Instruções de trabalho:
- 1) De acordo com o texto sobre o filme, onde foi redigido o código da nova sociedade?
- 2) Copie fielmente o trecho do texto sobre o filme que começa em "A cartilha dessa" e termina em "divina do marcado.".

Texto fornecido:

Diz o personagem que lhe contaram certa vez que tudo o que afirmaram ser o comunismo era falso ao que foi replicado que o pior não era isso, o pior é que tudo o que afirmaram sobre o capitalismo era verdadeiro.
A passagem naturalmente remete ao desencanto dos trabalhadores que apoiaram o fim dos regimes comunistas na Europa e se posicionaram a favor do triunfo capitalista no mundo. O filme questiona sobre o abandono dos trabalhadores pela sociedade em benefício único e exclusivo do lucro máximo da casta capitalista.
Demitidos do estaleiro de onde tiravam o sustento seu e de suas famílias os trabalhadores retratados no filme tentam uma reação contra o fechamento dos seus postos de trabalho e a transferência da indústria para outro país com mão-de-obra mais barata, mas nada alcançam. Para enfraquecer a classe os patrões oferecem vantagens particulares para alguns deles que ao aceitarem quebram a corrente de solidariedade de classe provocando a ruína de si mesmo, dos amigos e da própria cidade em que vivem.
A tese do filme está bem explícita nesse ponto. A velha burguesia usa as mesmas armas de antanho, desunir para enfraquecer e anular enfim os trabalhadores. Abandonados pelo estado que faz o papel de cão-de-guarda dos privilégios do empresariado capitalista os personagens caminham pela cidade, uns em busca de inserir outra vez no mercado de trabalho, outros deslocados dentro da nova realidade em que só mulheres por serrem mal remuneradas conseguem se ser ativas no novo mercado de trabalho.
Quem não consegue enfrentar sóbrio esta condição de miséria do trabalhador enverada pelo alcoolismo e por fim o suicídio. O diretor não poupa críticas a uma sociedade que se crer triunfantemente capitalista, mas condena o ser humano a degradação social e nulidade política.
Perambulando pela cidade de segunda-feira a segunda-feira sob o sol esses trabalhadores abandonados são requisitados a se adaptarem as novas condições trabalhistas e de vida social, impostas pela ideologia capitalista dominante e que estabelece como princípio ordenador da sociedade o egoísmo material e a alienação absoluta.
A cartilha dessa sociedade em que o trabalhador funciona de acordo com padrões do mercado, isto é, coisas vivas treinadas para fazer sucumbir o companheiro de trabalho, foi escrita e está sendo divulgada permanentemente pelos meios de comunicação em massa.
O código dessa nova sociedade foi redigido atrás dos montes suíços, no acalentador remanso dos picos nevados de Davos. Quem o redigiu foram os brâmanes da casta mais alta do capitalismo, os líderes das economias mais prósperas do mundo, mas devidamente inspirados na vontade divina do marcado.
Nesse modelo de sociedade pensado pelo capitalismo financeiro o trabalhador não existe, pois ele é apenas um produto. Para viver ele terá que evoluir, evoluir aqui significa adaptar-se às competências traçadas pelos sátrapas do mercado. Trabalhador que não domina a informática está perdido. Trabalhador que não tem menos de 40 anos será ultrapassado, pois desconhece a nova dinâmica do mercado.

Material fornecido:
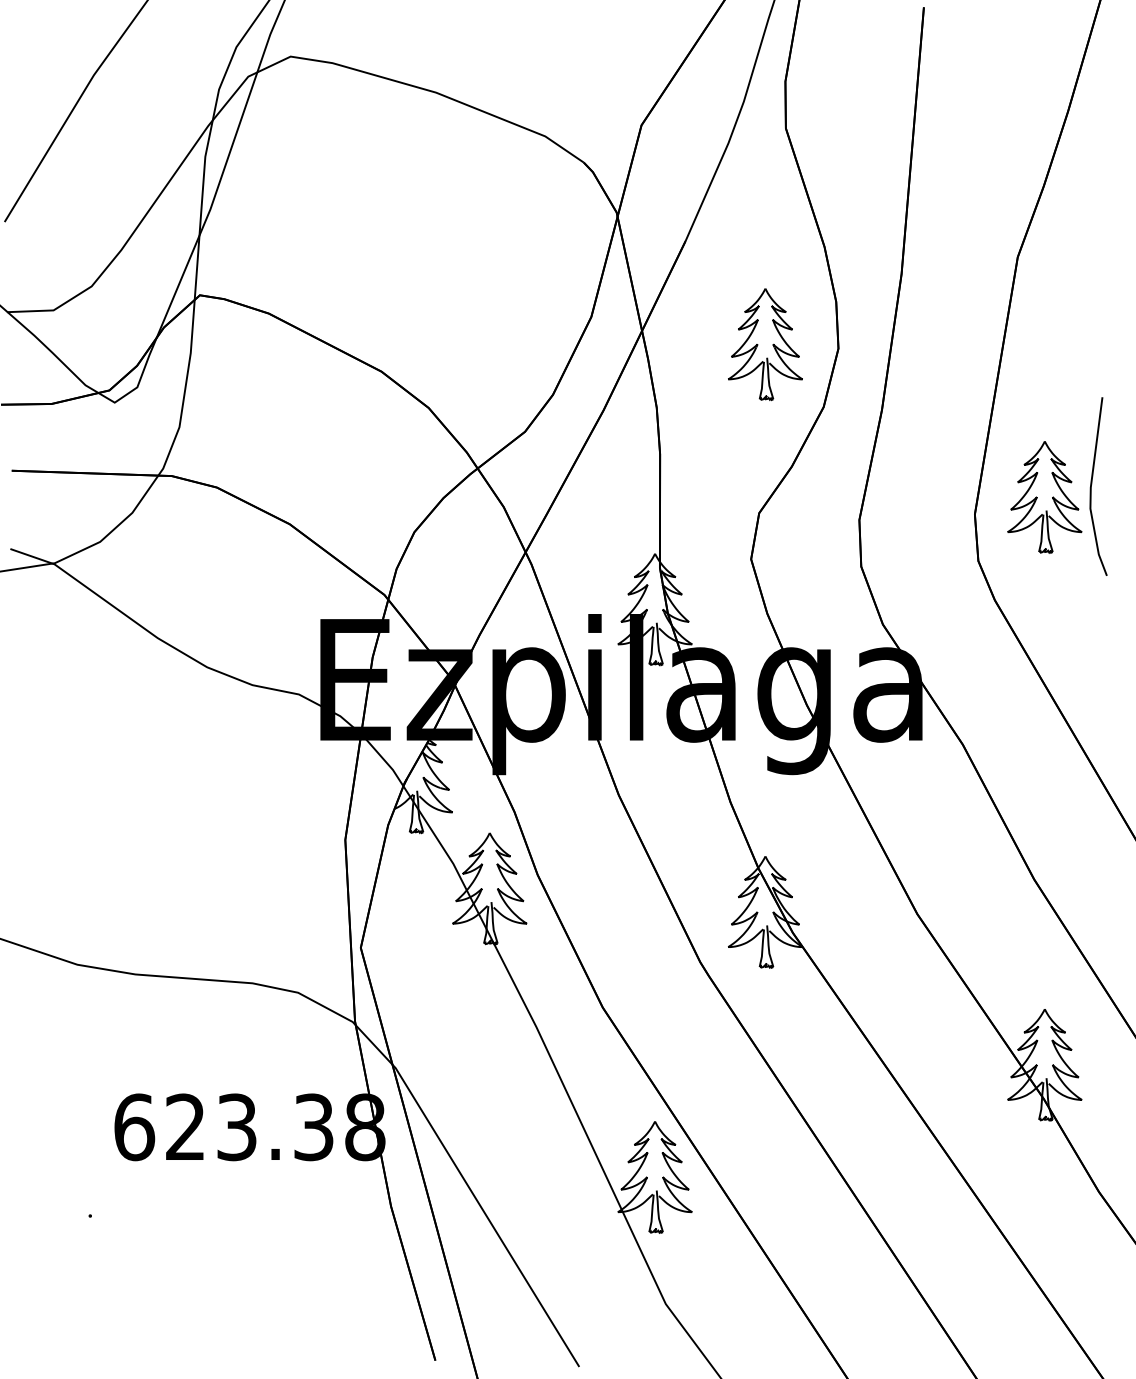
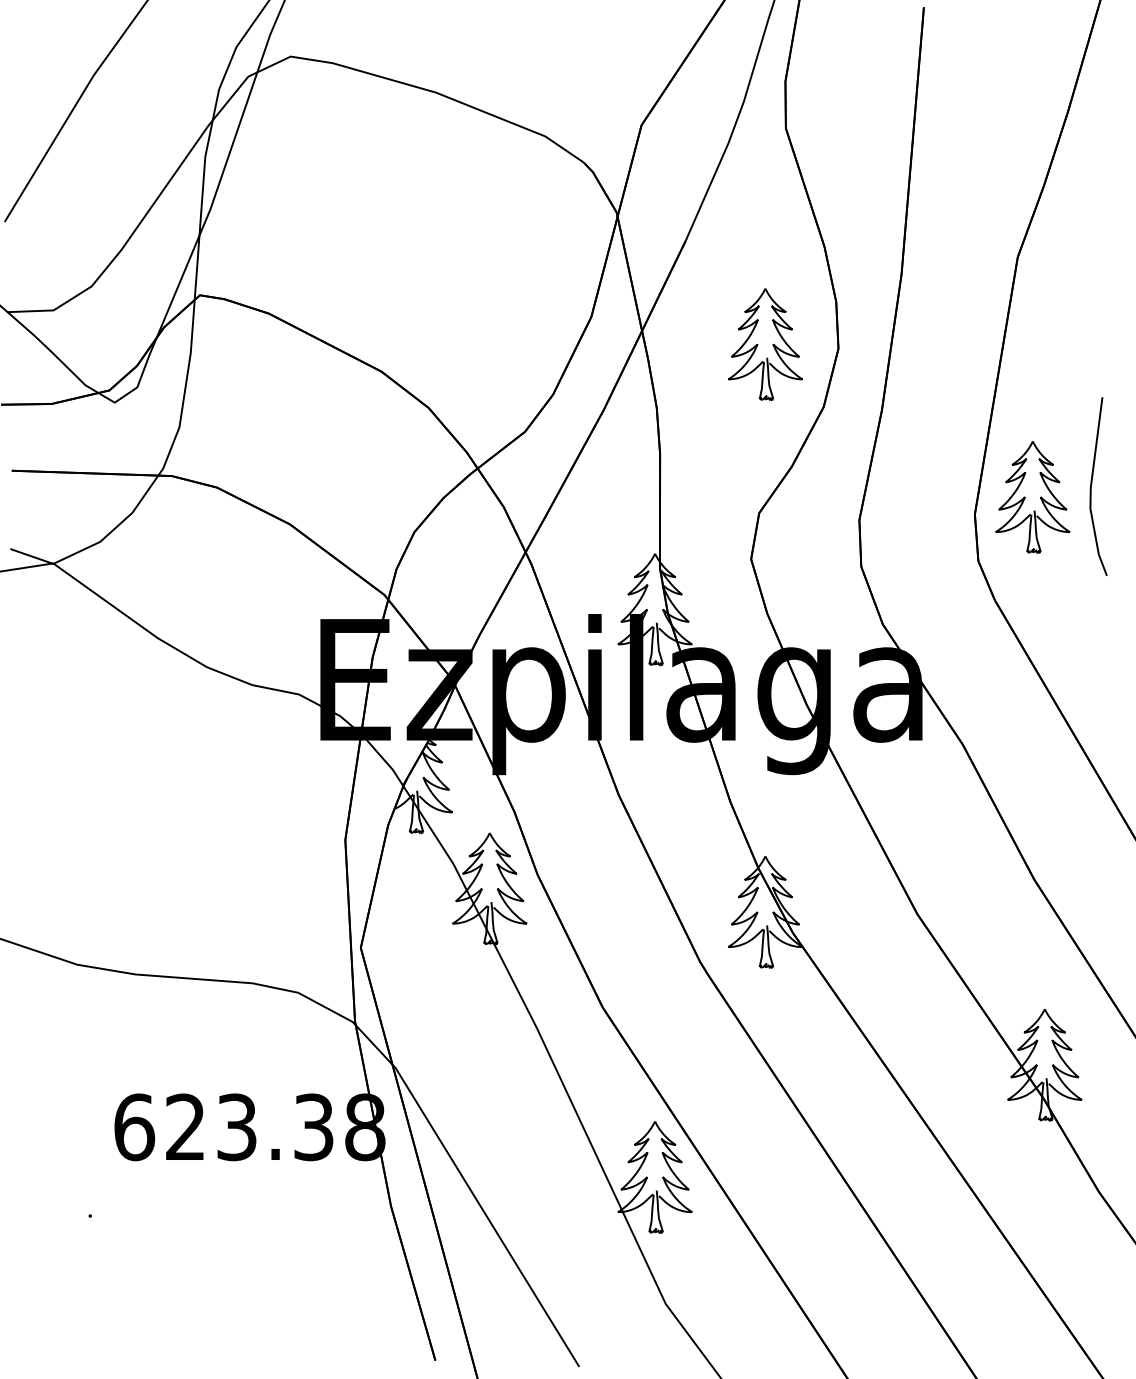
part at (1044, 497) position: (1044, 497) -> (1032, 497)
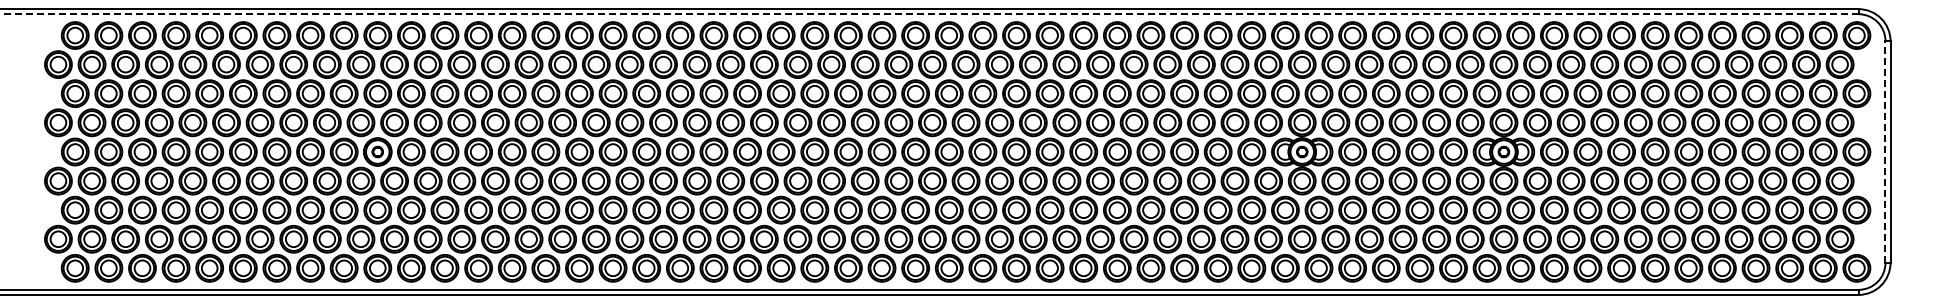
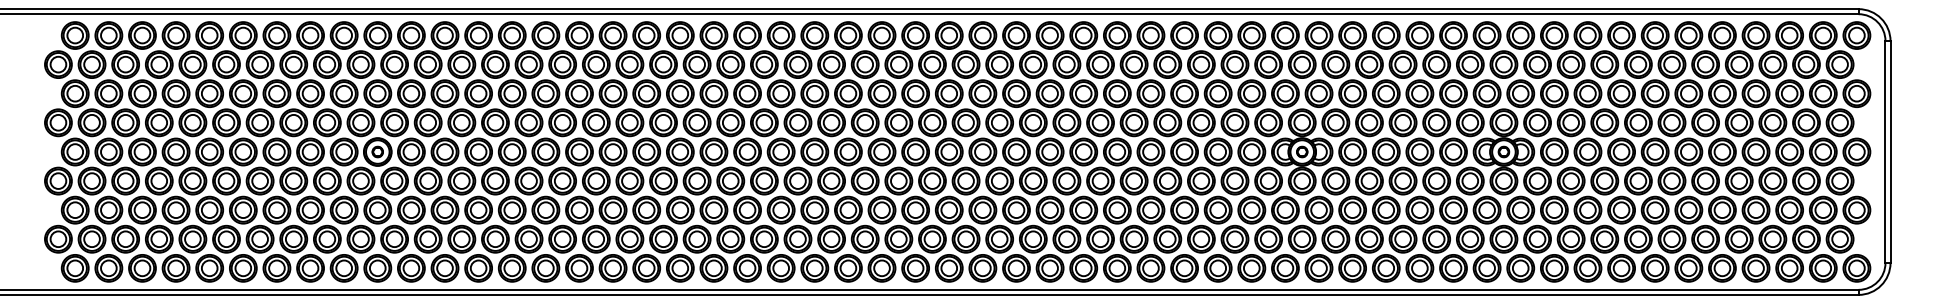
line at (929, 14): dashed -> solid
line at (1885, 152): dashed -> solid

Soluções das tarefas:
- 1) Atrás dos montes suíços, no remanso dos picos nevados de Davos.

- 2)
A cartilha dessa sociedade em que o trabalhador funciona de acordo com padrões do mercado, isto é, coisas vivas treinadas para fazer sucumbir o companheiro de trabalho, foi escrita e está sendo divulgada permanentemente pelos meios de comunicação em massa.
O código dessa nova sociedade foi redigido atrás dos montes suíços, no acalentador remanso dos picos nevados de Davos. Quem o redigiu foram os brâmanes da casta mais alta do capitalismo, os líderes das economias mais prósperas do mundo, mas devidamente inspirados na vontade divina do marcado.